Padahal sebagai pencipta lagu, menurut Badai, berhak mendapatkan hak moral pencipta dan hak ekonomi atas karya yang dihasilkan dan dibawakan ulang oleh penyanyi lain.
"Nah media baik itu digital platform, televisi, radio, atau sekelas Instagram mereka enggak bisa menjelaskan hak moral pencipta. Bahkan, penggunanya sendiri kadang enggak mau menuliskan itu. Miris kan," ucapnya.
Tak hanya itu, Badai juga menyoroti mengenai masih banyaknya layanan musik digital yang tidak menyertakan nama pencipta lagu di layanan musik mereka.
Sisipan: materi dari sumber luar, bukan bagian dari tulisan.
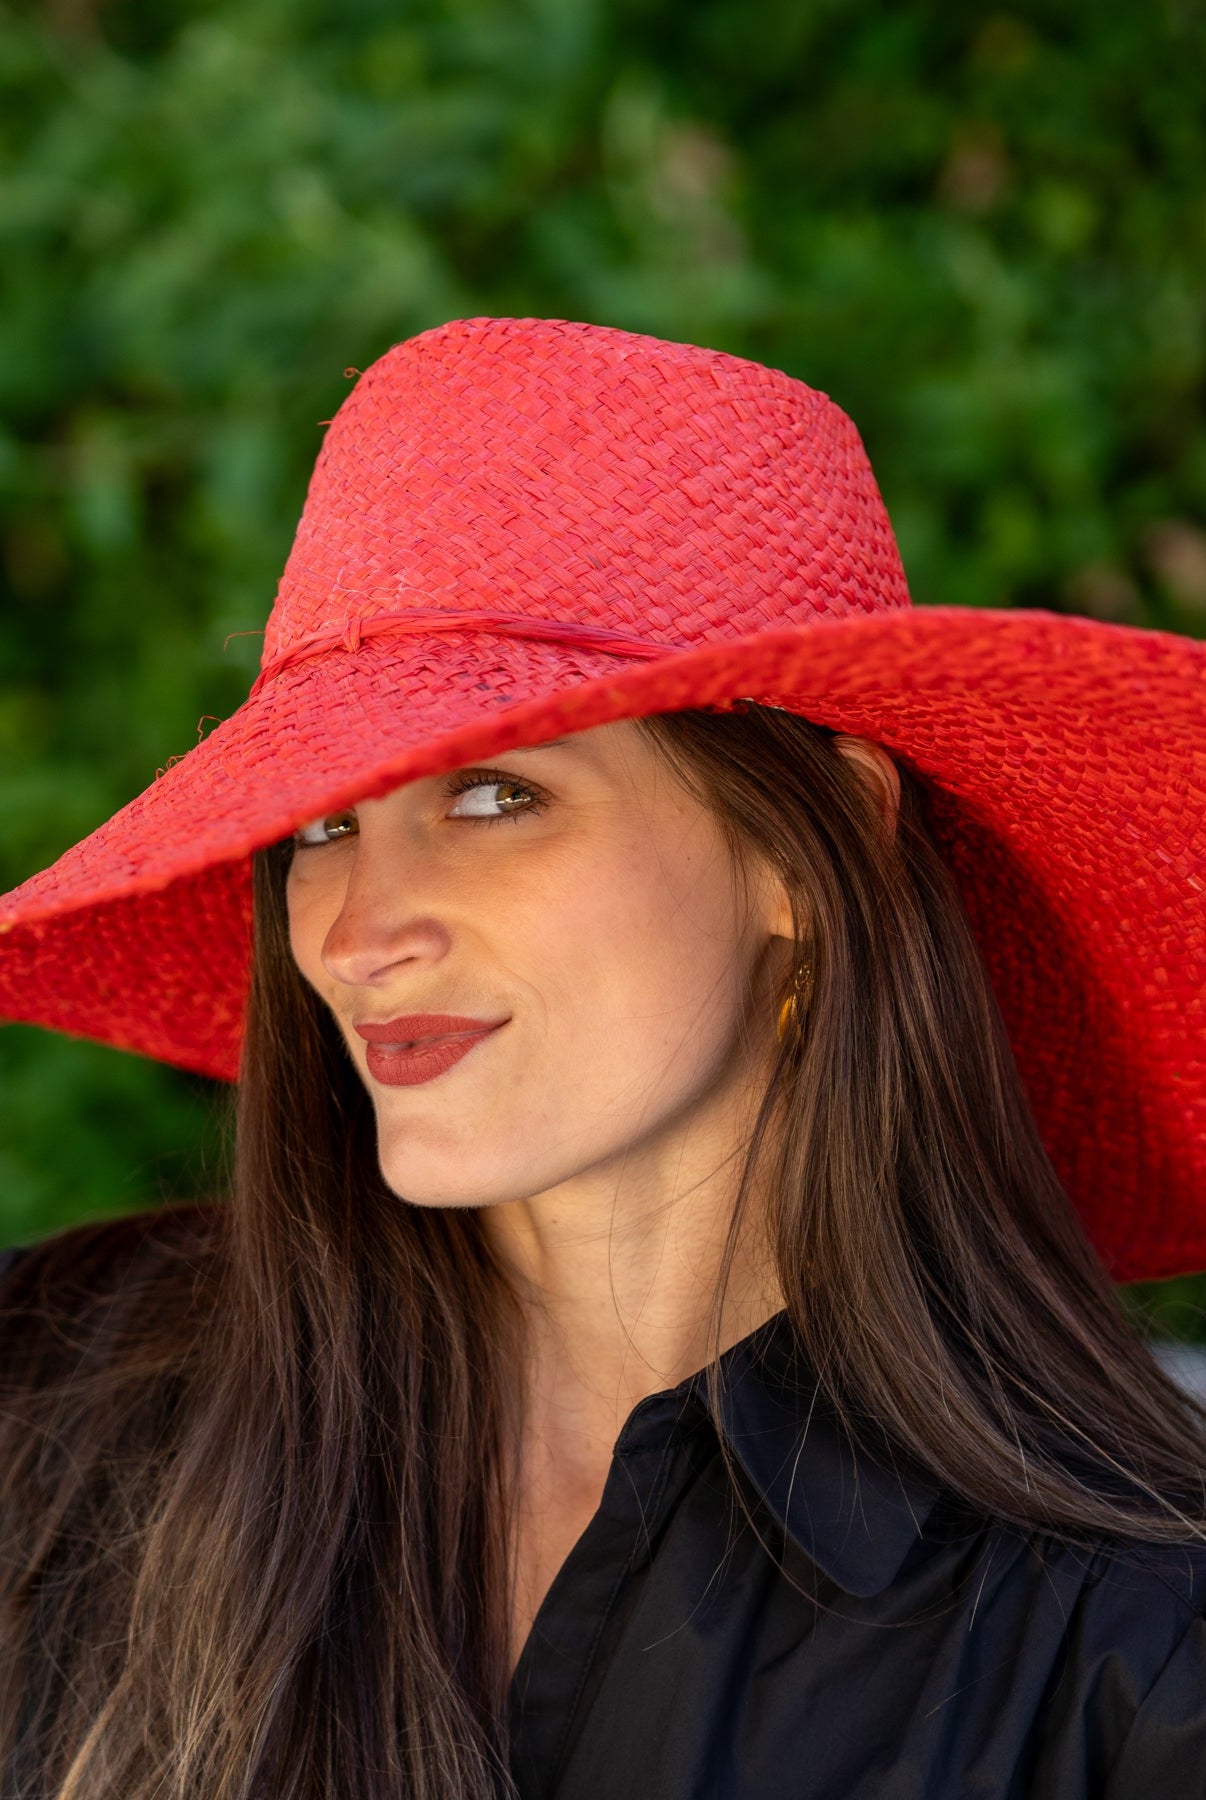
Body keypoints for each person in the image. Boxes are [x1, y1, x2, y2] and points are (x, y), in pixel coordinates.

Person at [0, 316, 1204, 1800]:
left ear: (809, 850)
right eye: (321, 825)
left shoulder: (1127, 1659)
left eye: (494, 797)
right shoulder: (54, 1403)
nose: (360, 933)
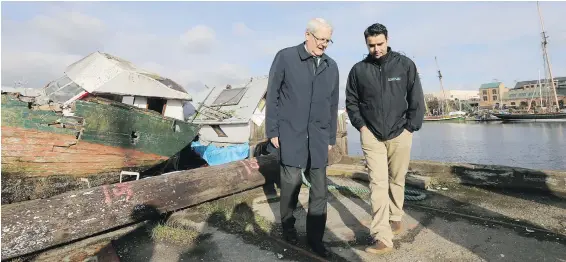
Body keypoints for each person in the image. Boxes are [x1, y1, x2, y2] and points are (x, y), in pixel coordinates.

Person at [345, 22, 425, 254]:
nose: (376, 49)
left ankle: (395, 216)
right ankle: (382, 236)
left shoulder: (405, 65)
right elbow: (351, 102)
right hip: (372, 135)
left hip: (401, 133)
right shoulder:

Menurut dia, hal itu menjadi salah satu penyebab pendengar musik saat ini kurang menghargai jerih payah para pencipta lagu dalam menghasilkan sebuah karya yang dapat dinikmati.
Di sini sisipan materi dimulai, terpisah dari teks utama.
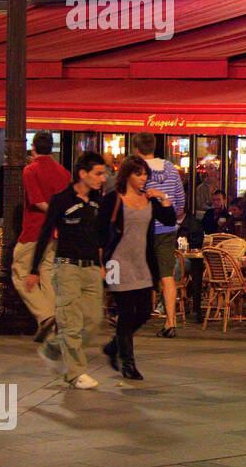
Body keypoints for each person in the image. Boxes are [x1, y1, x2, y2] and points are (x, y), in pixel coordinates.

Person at [27, 151, 108, 389]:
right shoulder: (61, 200)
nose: (102, 179)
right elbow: (44, 234)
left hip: (91, 268)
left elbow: (100, 235)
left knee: (93, 320)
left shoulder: (97, 200)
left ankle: (52, 348)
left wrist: (101, 264)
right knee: (71, 322)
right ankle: (75, 373)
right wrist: (34, 270)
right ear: (83, 174)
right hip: (66, 267)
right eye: (98, 174)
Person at [96, 156, 176, 380]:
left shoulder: (149, 199)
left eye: (145, 175)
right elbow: (100, 232)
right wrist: (101, 263)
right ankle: (128, 362)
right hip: (117, 263)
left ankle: (113, 347)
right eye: (138, 174)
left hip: (142, 263)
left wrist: (165, 197)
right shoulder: (113, 199)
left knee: (143, 312)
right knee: (125, 311)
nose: (143, 179)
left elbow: (170, 220)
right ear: (127, 175)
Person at [13, 132, 71, 346]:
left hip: (34, 230)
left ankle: (45, 316)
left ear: (33, 147)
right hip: (56, 232)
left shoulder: (30, 170)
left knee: (20, 273)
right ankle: (51, 327)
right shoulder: (64, 172)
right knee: (47, 276)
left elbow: (37, 201)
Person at [131, 132, 186, 339]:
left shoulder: (136, 171)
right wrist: (173, 215)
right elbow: (180, 200)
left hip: (142, 228)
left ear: (136, 149)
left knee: (137, 272)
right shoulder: (171, 169)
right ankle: (171, 321)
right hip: (166, 229)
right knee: (168, 276)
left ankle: (130, 314)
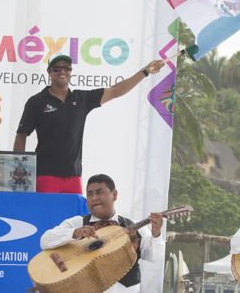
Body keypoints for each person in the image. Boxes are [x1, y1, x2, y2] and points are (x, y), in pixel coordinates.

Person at [14, 55, 167, 194]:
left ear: (70, 71)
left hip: (73, 177)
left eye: (66, 68)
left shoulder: (81, 99)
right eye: (57, 68)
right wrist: (18, 171)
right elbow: (21, 135)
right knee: (44, 221)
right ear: (49, 72)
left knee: (74, 224)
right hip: (45, 175)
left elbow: (116, 91)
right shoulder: (37, 101)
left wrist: (145, 71)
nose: (62, 71)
"Mereka tidak pernah me-mention komposer. Mungkin Apple Music udah kali ya, tapi kalau Spotify dan Joox belum ada. That's why anak-anak sekarang nggak paham mengenai penghargaan hak moral karena digital platform ini enggak menyediakan fasilitas itu," kata Badai.
Badai pun berharap ke depannya para penyedia layanan musik digital juga dapat memberikan dukungan kepada musisi dan pencipta lagu dengan mencantumkan nama mereka.
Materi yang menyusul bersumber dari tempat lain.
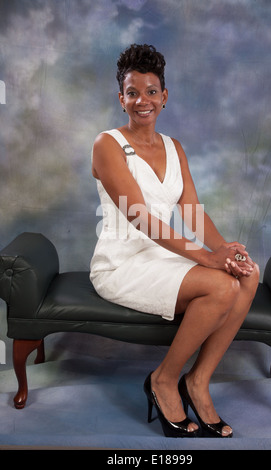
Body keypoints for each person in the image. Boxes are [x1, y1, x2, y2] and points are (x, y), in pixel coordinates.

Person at [90, 44, 259, 438]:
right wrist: (208, 260)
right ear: (121, 99)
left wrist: (225, 250)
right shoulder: (107, 145)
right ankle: (164, 380)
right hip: (122, 263)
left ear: (164, 97)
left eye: (151, 91)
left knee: (247, 275)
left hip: (162, 255)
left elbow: (192, 212)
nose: (142, 100)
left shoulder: (174, 147)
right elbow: (142, 219)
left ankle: (198, 381)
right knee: (220, 285)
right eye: (133, 92)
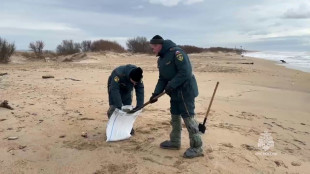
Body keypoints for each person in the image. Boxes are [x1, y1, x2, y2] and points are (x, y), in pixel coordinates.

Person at [149, 35, 203, 158]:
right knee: (174, 116)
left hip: (185, 90)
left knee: (188, 117)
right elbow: (162, 78)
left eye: (153, 47)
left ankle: (197, 147)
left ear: (159, 45)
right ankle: (175, 142)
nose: (153, 50)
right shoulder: (161, 59)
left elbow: (185, 72)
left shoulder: (177, 53)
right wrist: (155, 94)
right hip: (173, 92)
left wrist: (171, 85)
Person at [107, 65, 144, 135]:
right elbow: (114, 90)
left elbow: (140, 89)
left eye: (136, 83)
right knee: (115, 106)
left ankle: (126, 126)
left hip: (127, 88)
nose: (135, 84)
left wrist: (140, 105)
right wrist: (119, 106)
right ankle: (114, 124)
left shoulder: (138, 77)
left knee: (127, 106)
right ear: (130, 77)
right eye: (134, 82)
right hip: (114, 86)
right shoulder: (118, 74)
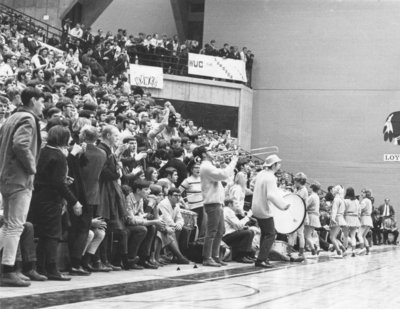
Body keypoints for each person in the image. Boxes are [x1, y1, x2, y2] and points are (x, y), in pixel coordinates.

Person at [0, 87, 44, 287]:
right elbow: (20, 144)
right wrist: (32, 168)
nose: (43, 105)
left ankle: (5, 266)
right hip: (19, 178)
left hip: (6, 176)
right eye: (42, 101)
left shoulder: (11, 118)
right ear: (33, 100)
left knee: (9, 225)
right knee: (15, 225)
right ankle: (8, 270)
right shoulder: (27, 118)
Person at [29, 125, 82, 281]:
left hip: (37, 197)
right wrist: (74, 202)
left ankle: (41, 267)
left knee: (44, 234)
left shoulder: (43, 151)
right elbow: (57, 183)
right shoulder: (59, 156)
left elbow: (46, 177)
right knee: (53, 234)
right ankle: (52, 268)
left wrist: (62, 180)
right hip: (51, 199)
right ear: (64, 139)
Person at [194, 146, 238, 267]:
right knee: (212, 231)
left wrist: (224, 164)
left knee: (220, 231)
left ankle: (215, 256)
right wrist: (234, 161)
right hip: (212, 203)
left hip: (217, 202)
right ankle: (207, 257)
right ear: (203, 154)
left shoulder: (209, 165)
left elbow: (225, 177)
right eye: (209, 151)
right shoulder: (206, 166)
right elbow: (223, 175)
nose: (212, 152)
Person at [251, 154, 290, 268]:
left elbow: (253, 184)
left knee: (265, 233)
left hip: (256, 207)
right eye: (278, 163)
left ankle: (263, 257)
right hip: (264, 209)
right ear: (274, 165)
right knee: (271, 234)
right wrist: (283, 205)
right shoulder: (271, 177)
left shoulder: (261, 173)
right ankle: (261, 259)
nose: (279, 165)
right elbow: (271, 195)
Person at [288, 172, 307, 259]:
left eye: (295, 181)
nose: (294, 183)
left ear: (299, 181)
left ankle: (301, 252)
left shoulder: (303, 190)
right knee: (293, 232)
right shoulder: (298, 189)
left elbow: (296, 200)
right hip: (297, 213)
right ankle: (290, 250)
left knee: (299, 233)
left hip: (300, 213)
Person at [329, 185, 347, 258]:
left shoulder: (336, 199)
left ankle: (338, 252)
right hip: (340, 218)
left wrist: (332, 218)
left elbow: (334, 210)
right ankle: (343, 249)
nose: (332, 191)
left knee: (332, 237)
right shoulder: (341, 199)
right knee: (335, 237)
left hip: (336, 218)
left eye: (334, 190)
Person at [305, 182, 322, 256]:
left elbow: (305, 205)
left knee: (307, 236)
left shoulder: (312, 196)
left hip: (311, 216)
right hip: (315, 216)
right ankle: (315, 246)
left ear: (312, 188)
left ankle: (313, 249)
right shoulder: (317, 196)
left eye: (309, 187)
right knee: (310, 234)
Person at [343, 187, 361, 257]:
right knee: (353, 235)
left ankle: (344, 250)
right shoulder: (356, 201)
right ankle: (353, 250)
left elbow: (343, 210)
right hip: (355, 218)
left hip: (347, 217)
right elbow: (359, 211)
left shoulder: (345, 200)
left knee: (345, 235)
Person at [359, 189, 373, 255]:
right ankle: (368, 250)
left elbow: (360, 209)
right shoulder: (369, 201)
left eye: (363, 193)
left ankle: (362, 248)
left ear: (366, 194)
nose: (361, 194)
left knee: (359, 235)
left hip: (364, 218)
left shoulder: (364, 201)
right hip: (369, 219)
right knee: (364, 236)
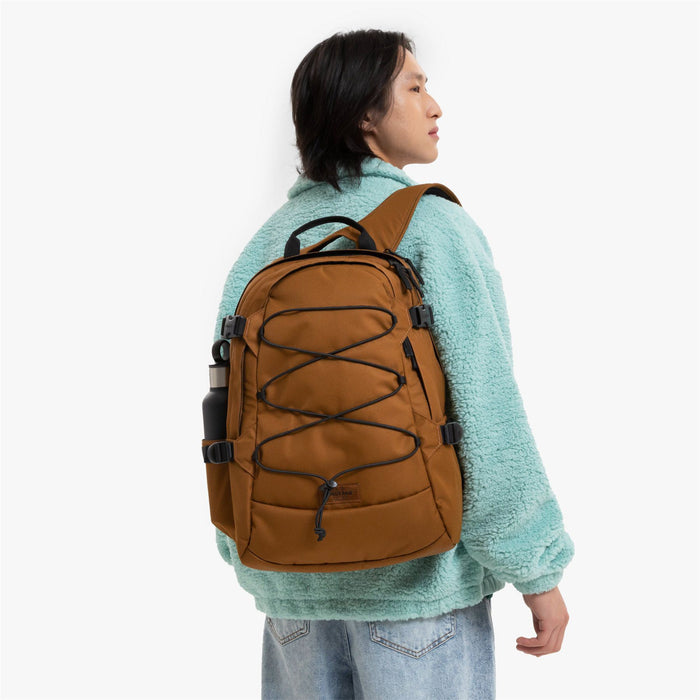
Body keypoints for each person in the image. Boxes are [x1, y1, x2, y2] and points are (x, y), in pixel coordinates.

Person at [211, 29, 575, 699]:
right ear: (364, 116)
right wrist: (537, 569)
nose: (435, 105)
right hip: (418, 592)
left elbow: (225, 420)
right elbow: (485, 410)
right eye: (414, 86)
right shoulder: (432, 229)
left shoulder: (266, 245)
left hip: (293, 599)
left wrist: (247, 552)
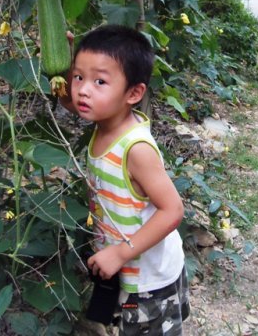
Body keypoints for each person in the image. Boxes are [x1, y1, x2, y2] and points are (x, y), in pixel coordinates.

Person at [62, 24, 189, 334]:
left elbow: (173, 210)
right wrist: (63, 62)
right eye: (79, 77)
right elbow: (68, 98)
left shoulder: (136, 149)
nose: (84, 90)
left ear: (133, 93)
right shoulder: (106, 119)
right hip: (123, 265)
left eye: (100, 81)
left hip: (148, 281)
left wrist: (120, 252)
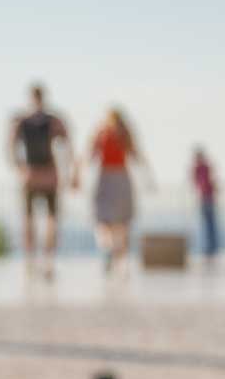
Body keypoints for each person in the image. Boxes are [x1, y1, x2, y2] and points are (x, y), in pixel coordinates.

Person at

"Harusnya di deskripsi lagu itu ditulis ya karena itu kan hak moral diatur dalam undang-undang. Jadi, lagu itu satu karya cipta. Musisi atau pencipta itu punya dua hak, yaitu hak moral dan hak ekonomi. Nah kalau hak ekonomi kan duit, kalau hak moral penulisan nama pencipta dengan benar," ucapnya.